Le choix de l'ordre alphabétique pour présenter les espèces de poissons peut sembler surprenant, voire décevant, dans des œuvres nourries de la redécouverte d'Aristote. Les connaissances aristotéliciennes sur les poissons, par ailleurs scrupuleusement rapportées, ne fournissaient-elles pas aux savants dominicains des principes de classement susceptibles d'organiser leur inventaire ou du moins d'influencer le déroulement de l'exposé ? Ce paradoxe est illustré par le contraste saisissant entre le livre XXIV du De Animalibus d'Albert le Grand, qui obéit à la logique de la compilation alphabétique, et les dix-neuf premiers livres de l'ouvrage, qui offrent un commentaire du corpus zoologique arabo-latin dans la traduction de Michel Scot.

Le classement alphabétique des espèces soumet l'ordre de l'exposé à une logique des noms, indifférente non seulement à l'apport théorique d'Aristote, mais aussi aux catégories qu'auraient pu inspirer des autorités aussi influentes que Pline ou encore aux distinctions d'ordre diététique fournies depuis l'Antiquité par les médecins, largement cités eux aussi. Il est vrai que toute volonté taxinomique était vouée à se heurter à l'ambition d'exhaustivité manifeste dans ces sommes, qui compilent des savoirs d'une diversité vertigineuse, tant sur les plans chronologique et géographique que par les domaines scientifiques concernés. Comment appliquer aux poissons des mers du Nord ou aux poissons d'eau douce consommés en France au Moyen Âge des critères de classement empruntés à des penseurs méditerranéens de l'Antiquité ? Le recours à l'ordre alphabétique présentait, entre autres avantages, celui de ne laisser aucune espèce échapper aux mailles du filet.

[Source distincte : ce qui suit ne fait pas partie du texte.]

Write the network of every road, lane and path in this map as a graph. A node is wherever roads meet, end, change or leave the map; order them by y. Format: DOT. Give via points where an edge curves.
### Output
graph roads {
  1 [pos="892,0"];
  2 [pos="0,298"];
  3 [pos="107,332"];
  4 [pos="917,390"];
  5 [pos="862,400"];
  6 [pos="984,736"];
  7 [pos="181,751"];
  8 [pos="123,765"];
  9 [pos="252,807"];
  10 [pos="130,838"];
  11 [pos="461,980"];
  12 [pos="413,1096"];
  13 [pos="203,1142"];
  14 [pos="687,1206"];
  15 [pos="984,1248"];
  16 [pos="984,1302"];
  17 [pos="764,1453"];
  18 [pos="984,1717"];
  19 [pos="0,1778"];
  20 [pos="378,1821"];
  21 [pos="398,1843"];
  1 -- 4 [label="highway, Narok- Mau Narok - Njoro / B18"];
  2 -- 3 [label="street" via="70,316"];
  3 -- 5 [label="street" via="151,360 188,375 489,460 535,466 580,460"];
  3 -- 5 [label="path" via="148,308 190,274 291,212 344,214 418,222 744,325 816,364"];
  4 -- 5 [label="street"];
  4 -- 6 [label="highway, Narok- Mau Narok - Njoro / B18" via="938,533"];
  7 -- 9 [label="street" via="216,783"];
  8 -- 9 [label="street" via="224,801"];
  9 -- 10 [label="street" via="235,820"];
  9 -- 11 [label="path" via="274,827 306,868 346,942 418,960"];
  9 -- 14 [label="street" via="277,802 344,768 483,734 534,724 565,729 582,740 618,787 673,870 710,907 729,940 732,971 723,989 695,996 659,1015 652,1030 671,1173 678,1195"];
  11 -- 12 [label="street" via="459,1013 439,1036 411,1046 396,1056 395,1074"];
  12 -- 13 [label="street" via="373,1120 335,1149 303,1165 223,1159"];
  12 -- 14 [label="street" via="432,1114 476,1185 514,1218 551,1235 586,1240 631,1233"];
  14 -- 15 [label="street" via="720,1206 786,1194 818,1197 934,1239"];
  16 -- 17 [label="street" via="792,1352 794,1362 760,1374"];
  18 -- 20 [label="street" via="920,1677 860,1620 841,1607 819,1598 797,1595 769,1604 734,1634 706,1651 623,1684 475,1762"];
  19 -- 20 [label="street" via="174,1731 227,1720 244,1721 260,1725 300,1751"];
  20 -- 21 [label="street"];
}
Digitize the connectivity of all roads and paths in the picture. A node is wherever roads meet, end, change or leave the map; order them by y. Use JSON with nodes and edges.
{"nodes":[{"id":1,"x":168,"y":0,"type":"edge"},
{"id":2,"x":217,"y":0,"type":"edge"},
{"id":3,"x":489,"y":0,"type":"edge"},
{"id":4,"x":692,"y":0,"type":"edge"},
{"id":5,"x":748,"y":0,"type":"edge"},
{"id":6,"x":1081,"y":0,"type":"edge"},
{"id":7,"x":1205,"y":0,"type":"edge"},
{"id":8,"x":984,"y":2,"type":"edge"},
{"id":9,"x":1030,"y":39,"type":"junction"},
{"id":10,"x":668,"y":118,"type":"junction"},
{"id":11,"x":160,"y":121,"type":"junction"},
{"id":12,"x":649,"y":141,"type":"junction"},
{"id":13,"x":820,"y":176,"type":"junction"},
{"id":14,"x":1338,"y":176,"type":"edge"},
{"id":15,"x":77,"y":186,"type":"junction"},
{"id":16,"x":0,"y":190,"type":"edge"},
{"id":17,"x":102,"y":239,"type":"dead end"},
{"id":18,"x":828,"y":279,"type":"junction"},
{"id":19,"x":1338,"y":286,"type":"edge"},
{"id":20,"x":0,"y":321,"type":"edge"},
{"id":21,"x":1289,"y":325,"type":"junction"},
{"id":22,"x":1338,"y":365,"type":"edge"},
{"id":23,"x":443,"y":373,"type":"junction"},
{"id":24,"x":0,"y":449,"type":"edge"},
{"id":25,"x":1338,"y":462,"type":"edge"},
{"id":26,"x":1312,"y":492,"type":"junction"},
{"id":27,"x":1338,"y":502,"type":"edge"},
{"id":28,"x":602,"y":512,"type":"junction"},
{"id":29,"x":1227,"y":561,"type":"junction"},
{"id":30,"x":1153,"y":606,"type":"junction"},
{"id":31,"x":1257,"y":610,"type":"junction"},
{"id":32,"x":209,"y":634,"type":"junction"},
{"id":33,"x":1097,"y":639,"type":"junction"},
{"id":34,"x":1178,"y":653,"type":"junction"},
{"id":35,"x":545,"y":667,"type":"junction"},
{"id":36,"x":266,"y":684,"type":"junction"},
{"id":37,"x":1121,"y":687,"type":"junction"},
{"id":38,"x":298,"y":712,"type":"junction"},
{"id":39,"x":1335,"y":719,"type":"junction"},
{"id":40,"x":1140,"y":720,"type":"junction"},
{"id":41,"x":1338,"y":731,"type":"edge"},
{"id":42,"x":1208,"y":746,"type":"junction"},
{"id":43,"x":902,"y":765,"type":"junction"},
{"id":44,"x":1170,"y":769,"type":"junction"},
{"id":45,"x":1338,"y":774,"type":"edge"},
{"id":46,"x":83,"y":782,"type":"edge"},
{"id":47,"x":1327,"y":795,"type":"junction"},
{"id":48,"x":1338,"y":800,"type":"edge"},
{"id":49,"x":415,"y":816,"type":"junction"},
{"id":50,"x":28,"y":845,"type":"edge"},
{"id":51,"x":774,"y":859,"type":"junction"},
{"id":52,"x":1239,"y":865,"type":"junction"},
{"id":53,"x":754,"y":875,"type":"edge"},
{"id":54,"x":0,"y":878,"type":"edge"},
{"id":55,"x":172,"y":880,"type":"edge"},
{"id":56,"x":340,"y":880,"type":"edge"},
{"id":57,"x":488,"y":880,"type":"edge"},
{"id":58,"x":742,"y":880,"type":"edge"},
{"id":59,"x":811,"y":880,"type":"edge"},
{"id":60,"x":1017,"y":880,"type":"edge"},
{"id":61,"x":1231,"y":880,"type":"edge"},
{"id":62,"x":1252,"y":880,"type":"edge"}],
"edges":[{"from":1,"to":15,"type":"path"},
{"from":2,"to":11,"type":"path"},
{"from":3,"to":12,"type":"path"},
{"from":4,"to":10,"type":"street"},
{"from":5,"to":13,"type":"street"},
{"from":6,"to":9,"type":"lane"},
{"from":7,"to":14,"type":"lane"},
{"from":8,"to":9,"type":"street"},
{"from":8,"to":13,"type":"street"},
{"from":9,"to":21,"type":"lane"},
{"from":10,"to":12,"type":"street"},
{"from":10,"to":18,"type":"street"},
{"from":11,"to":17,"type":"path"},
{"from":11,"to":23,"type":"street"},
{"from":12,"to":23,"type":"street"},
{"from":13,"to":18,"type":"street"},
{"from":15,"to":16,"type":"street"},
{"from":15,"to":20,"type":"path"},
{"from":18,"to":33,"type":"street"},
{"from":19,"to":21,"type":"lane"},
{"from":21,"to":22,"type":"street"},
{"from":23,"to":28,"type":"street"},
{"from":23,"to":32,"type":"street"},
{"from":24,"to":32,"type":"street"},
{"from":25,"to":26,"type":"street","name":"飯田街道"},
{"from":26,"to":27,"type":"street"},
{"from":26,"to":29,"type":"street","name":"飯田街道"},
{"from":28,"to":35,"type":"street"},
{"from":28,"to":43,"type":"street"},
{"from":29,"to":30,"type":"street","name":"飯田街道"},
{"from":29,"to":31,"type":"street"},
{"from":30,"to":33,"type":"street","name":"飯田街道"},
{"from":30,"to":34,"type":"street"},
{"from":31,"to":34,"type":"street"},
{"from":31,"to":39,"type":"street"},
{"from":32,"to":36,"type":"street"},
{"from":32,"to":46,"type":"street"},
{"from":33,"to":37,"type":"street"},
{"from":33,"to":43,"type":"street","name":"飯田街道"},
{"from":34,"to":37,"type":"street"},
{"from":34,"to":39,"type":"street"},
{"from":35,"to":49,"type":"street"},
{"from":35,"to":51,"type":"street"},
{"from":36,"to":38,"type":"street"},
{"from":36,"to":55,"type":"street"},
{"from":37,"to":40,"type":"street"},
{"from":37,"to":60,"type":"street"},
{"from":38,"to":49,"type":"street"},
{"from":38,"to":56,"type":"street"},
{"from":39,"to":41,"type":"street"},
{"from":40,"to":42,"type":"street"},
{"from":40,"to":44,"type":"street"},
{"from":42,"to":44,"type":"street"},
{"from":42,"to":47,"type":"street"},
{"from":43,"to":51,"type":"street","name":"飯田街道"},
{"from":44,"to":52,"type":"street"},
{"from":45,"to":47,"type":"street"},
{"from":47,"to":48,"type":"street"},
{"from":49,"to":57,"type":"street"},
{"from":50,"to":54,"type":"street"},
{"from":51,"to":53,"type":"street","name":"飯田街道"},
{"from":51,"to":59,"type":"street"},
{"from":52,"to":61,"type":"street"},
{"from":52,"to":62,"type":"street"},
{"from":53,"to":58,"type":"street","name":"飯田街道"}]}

Il est pourtant possible de distinguer, entre les lignes de ces livres alphabétiques, en les comparant, en étant attentif aux variations propres à chaque auteur et en examinant certains détails de leur agencement et de leur écriture, sinon des catégories ichtyologiques, du moins des regroupements significatifs qui ne sont pas hérités de la tradition. Nous nous efforcerons, à partir de ces trois répertoires ichtyologiques représentatifs de la culture du Moyen Âge occidental sur le sujet, de dégager quelques familles d'espèces liées entre elles par l'organisation du discours. Certains poissons, peut-être parce qu'ils sont mieux connus, semblent fournir des points de repère, indépendamment des critères de classement explicites livrés par les autorités. Nous nous demanderons s'il est pertinent d'accorder à ces espèces vedettes, mises en exergue de manière implicite par le discours encyclopédique, une valeur de prototypes. Nous aurions alors un moyen d'accéder, par l'intermédiaire de ces sources à première vue si tributaires des différentes traditions compilées, à quelques bribes d'une appréhension proprement médiévale de la diversité des créatures aquatiques.